EXERCISES TO COMPLETE ▸
- 1) Do these statements agree with the rapture text? (a) The eternal home of mankind is Earth. (b) Most Christians are called to heaven. (c) Those "left behind" are condemned by God. For each, answer yes or no and quote the deciding words of the text.
- 2) Set down, word for word, the part of the rapture text that opens with "For one thing, the" and closes with "memory of God.".

PROVIDED TEXT ▸
━━━━━━
Hopefully, those who are interested in the truth realize that virtually everything believed by mainstream evangelicals is wrong. That is not hyperbole. The rapture is like a building without a foundation —constructed in midair.
For one thing, the universal belief that began in the darkest days of Catholicism regarding the immortality of the soul is flatly contradicted in the passage above; namely, that there are persons dead in Christ who are as if asleep; that is to say, they are completely unconscious and virtually non-existent except for the memory of God.
Secondly, the Bible plainly reveals that not all Christians are called to heaven. In fact, most are not. The chosen ones are few compared to the great crowd of persons who are destined to survive the end of the world. The eternal home of mankind is Earth. God has always intended to redeem and rehabilitate mankind and cause the earth to undergo a massive renovation project so as to become what God intended in the beginning —a paradise. That is why it is called “a new earth.”
The notion that those “left behind” are condemned by God is ludicrous. The truth is exactly the opposite. Those who are left over after the wicked are swept away are the blessed ones of Jehovah. Regarding the new earth, this is what Jehovah has said: “No more will there be an infant from that place who lives but a few days, nor an old man who fails to live out his days. For anyone who dies at a hundred will be considered a mere boy, and the sinner will be cursed, even though he is a hundred years of age. They will build houses and live in them, and they will plant vineyards and eat their fruitage. They will not build for someone else to inhabit, nor will they plant for others to eat. For the days of my people will be like the days of a tree, and the work of their hands my chosen ones will enjoy to the full. They will not toil for nothing, nor will they bear children for distress, because they are the offspring made up of those blessed by Jehovah, and their descendants with them.” —Isaiah 65:20-23
So, the entire premise of the rapture is false. Evangelicalism is false.
━━━━━━
DATA RECORDS ▸
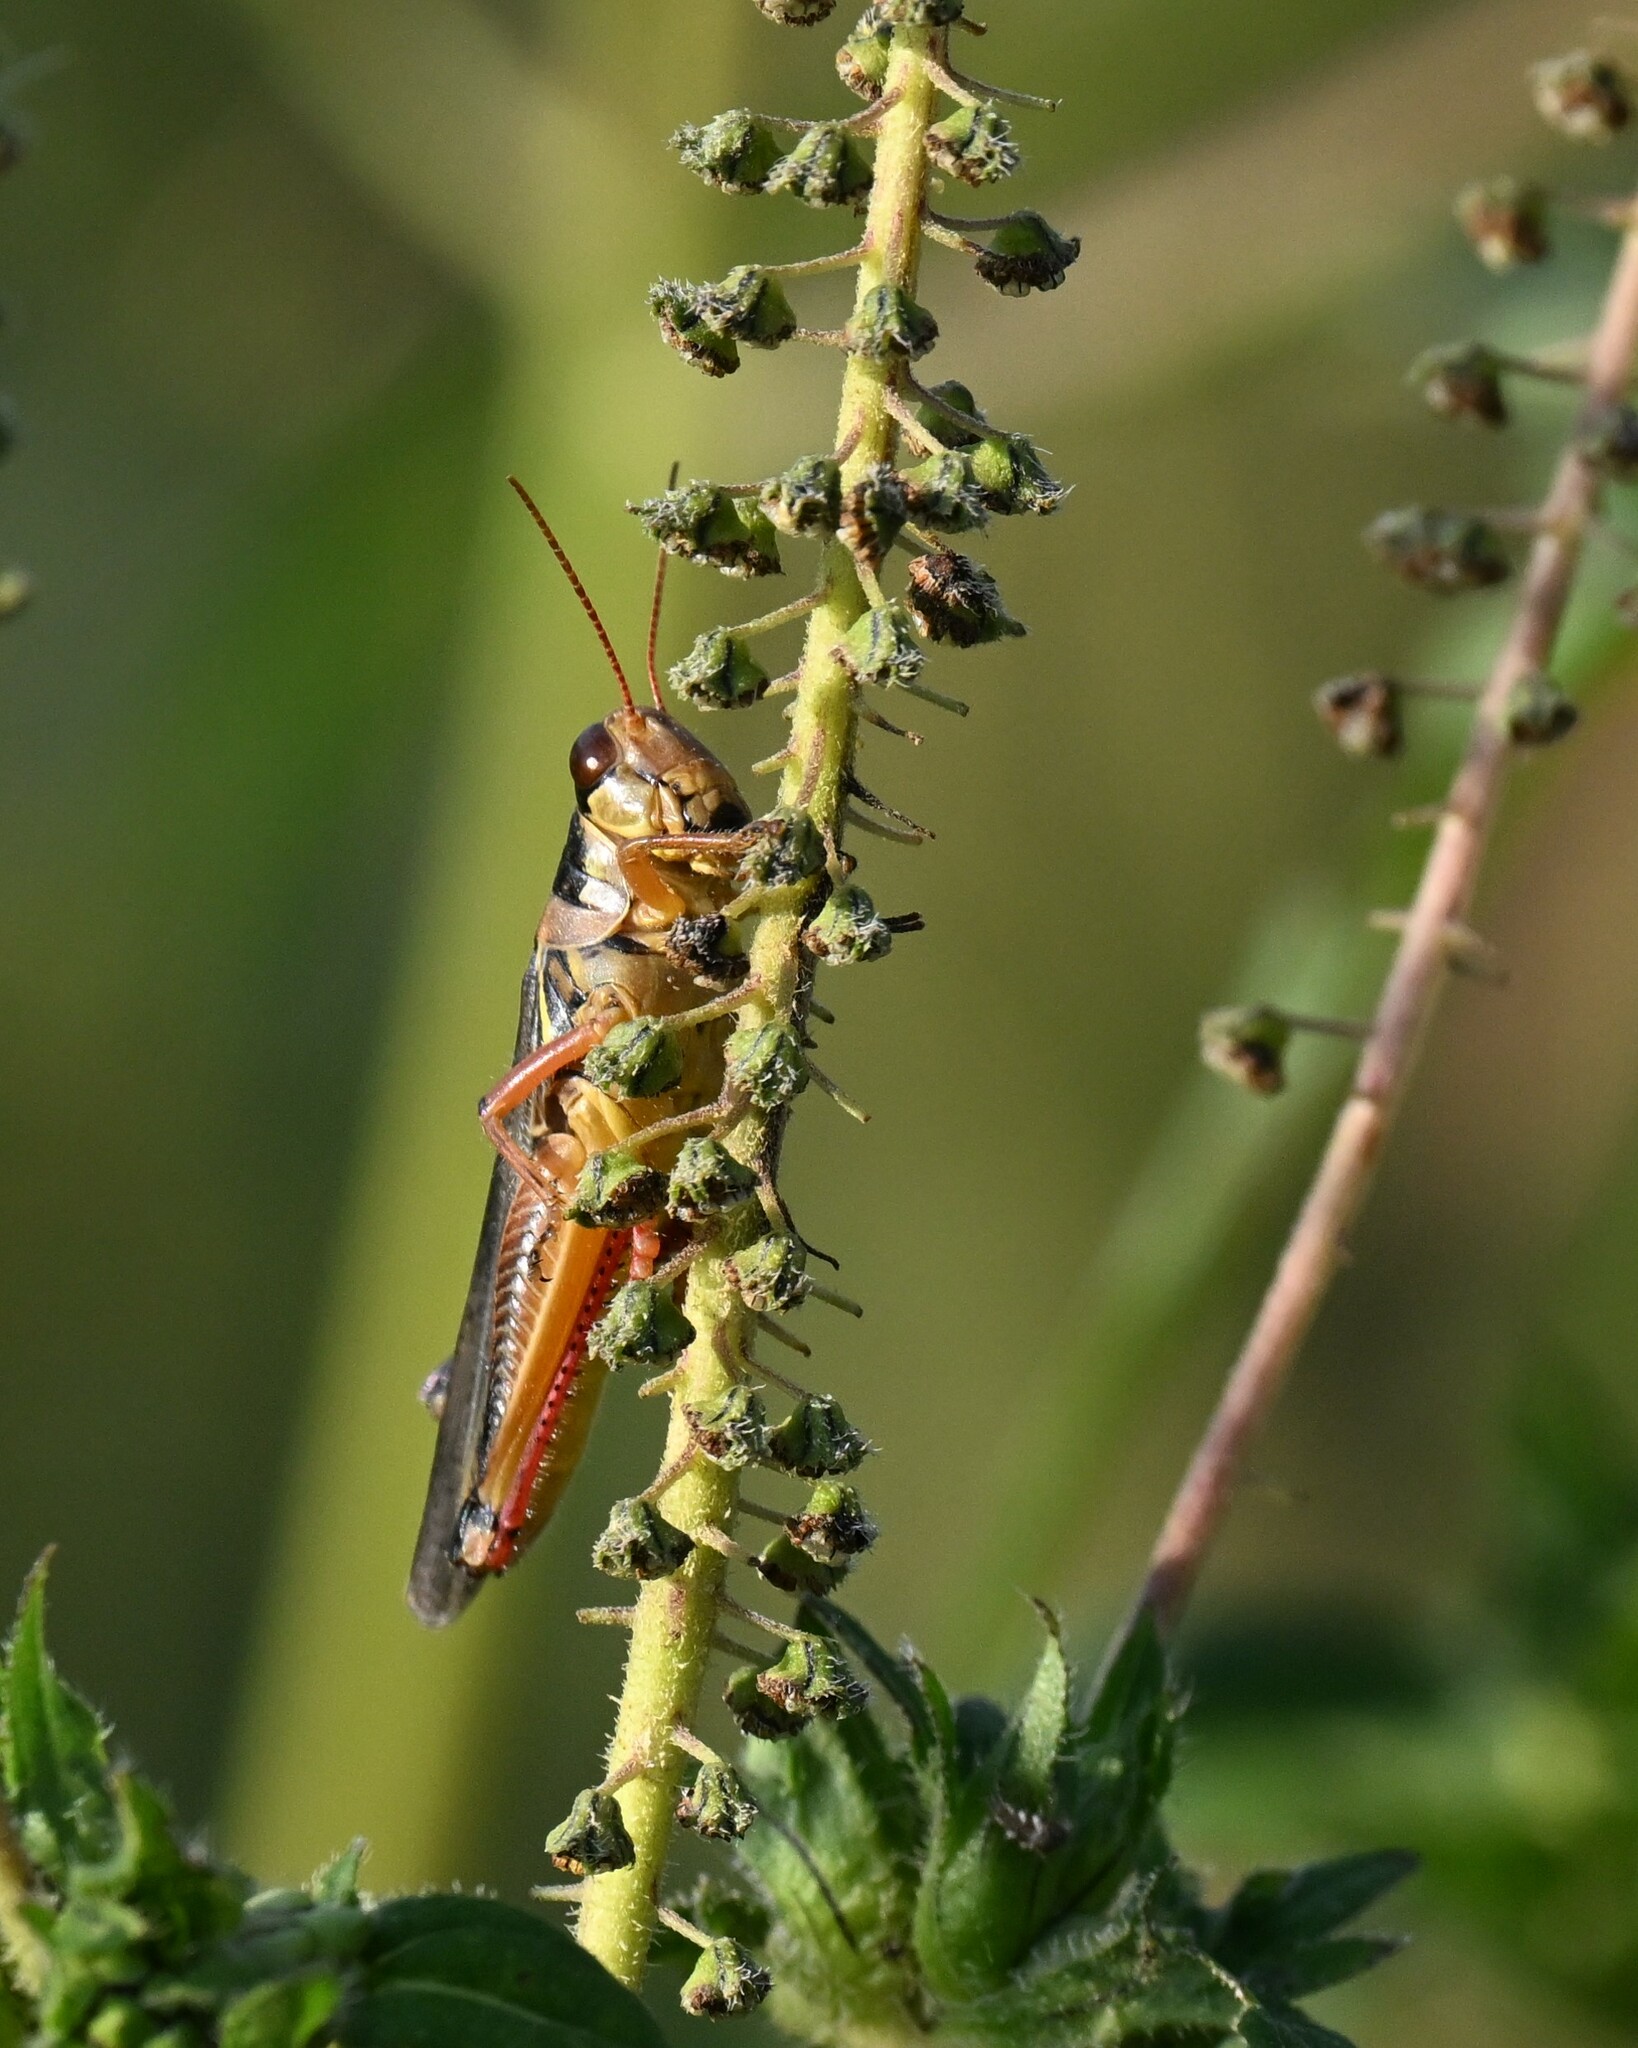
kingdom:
━━━━━━
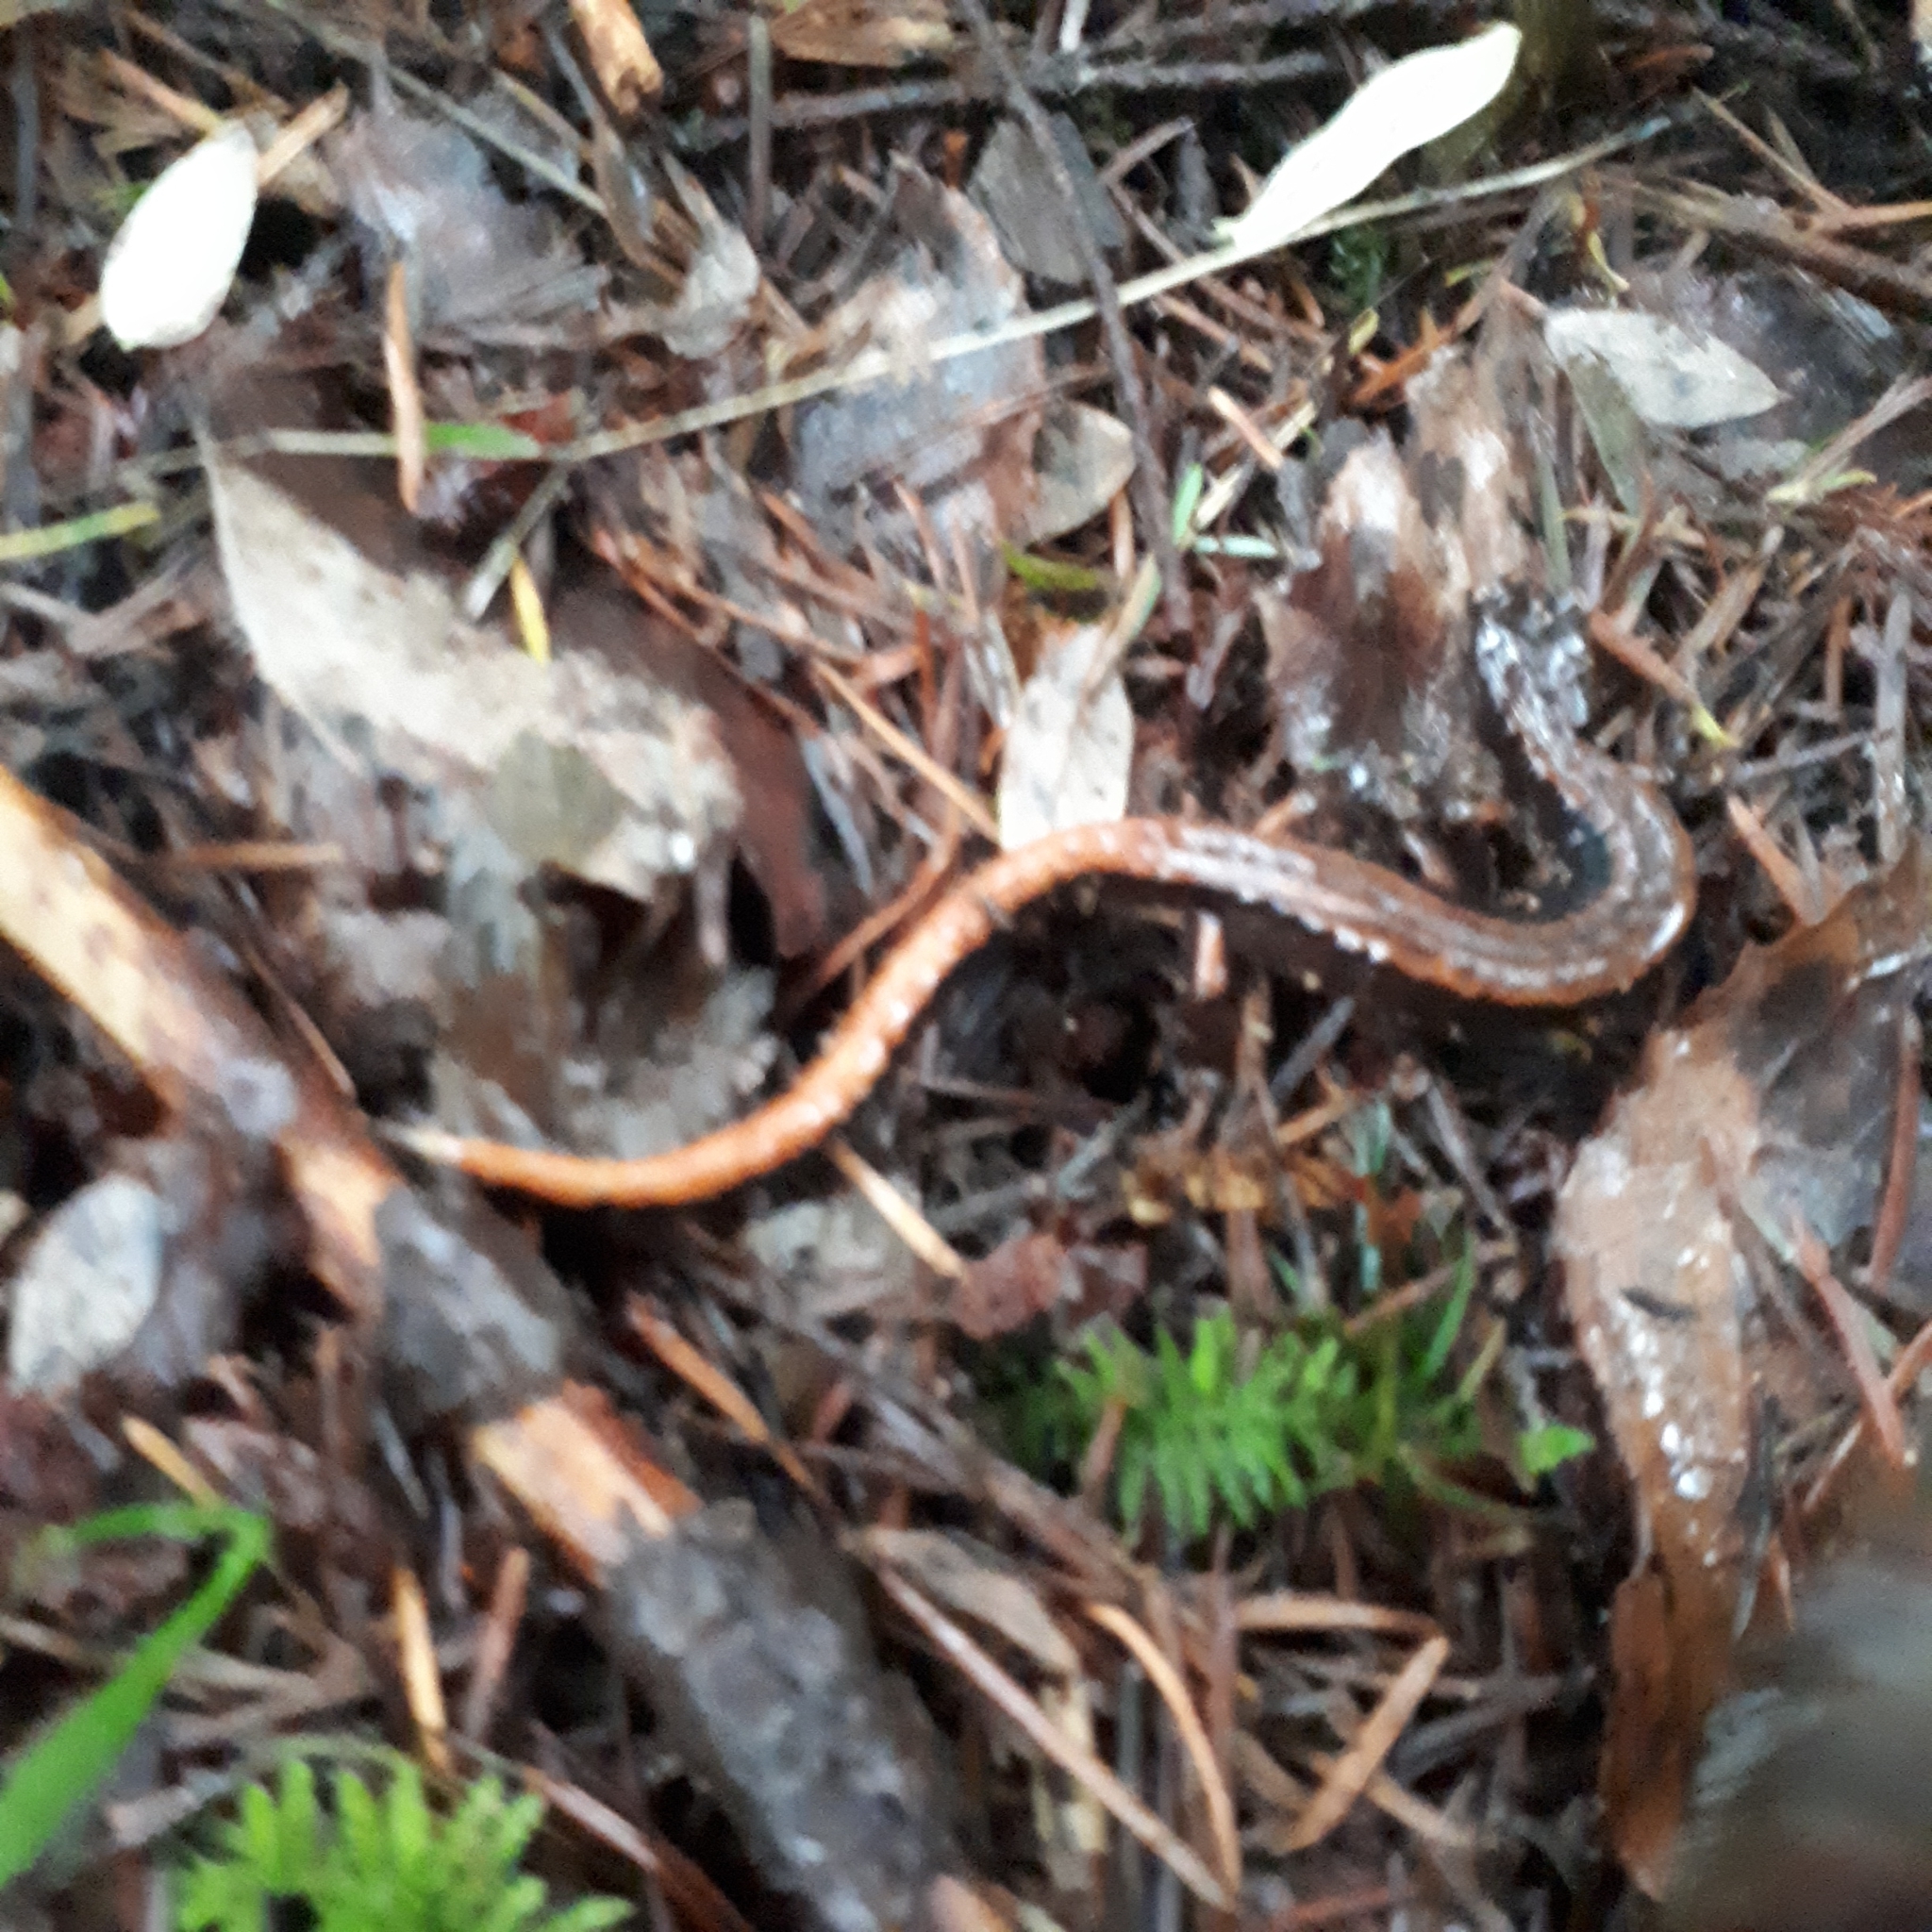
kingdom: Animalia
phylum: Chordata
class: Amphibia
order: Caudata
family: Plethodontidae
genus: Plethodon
━━━━━━
SOLUTIONS BELOW ▸
- 1)
(a) Yes: "The eternal home of mankind is Earth."
(b) No: "In fact, most are not."
(c) No: "The notion that those “left behind” are condemned by God is ludicrous."

- 2)
For one thing, the universal belief that began in the darkest days of Catholicism regarding the immortality of the soul is flatly contradicted in the passage above; namely, that there are persons dead in Christ who are as if asleep; that is to say, they are completely unconscious and virtually non-existent except for the memory of God.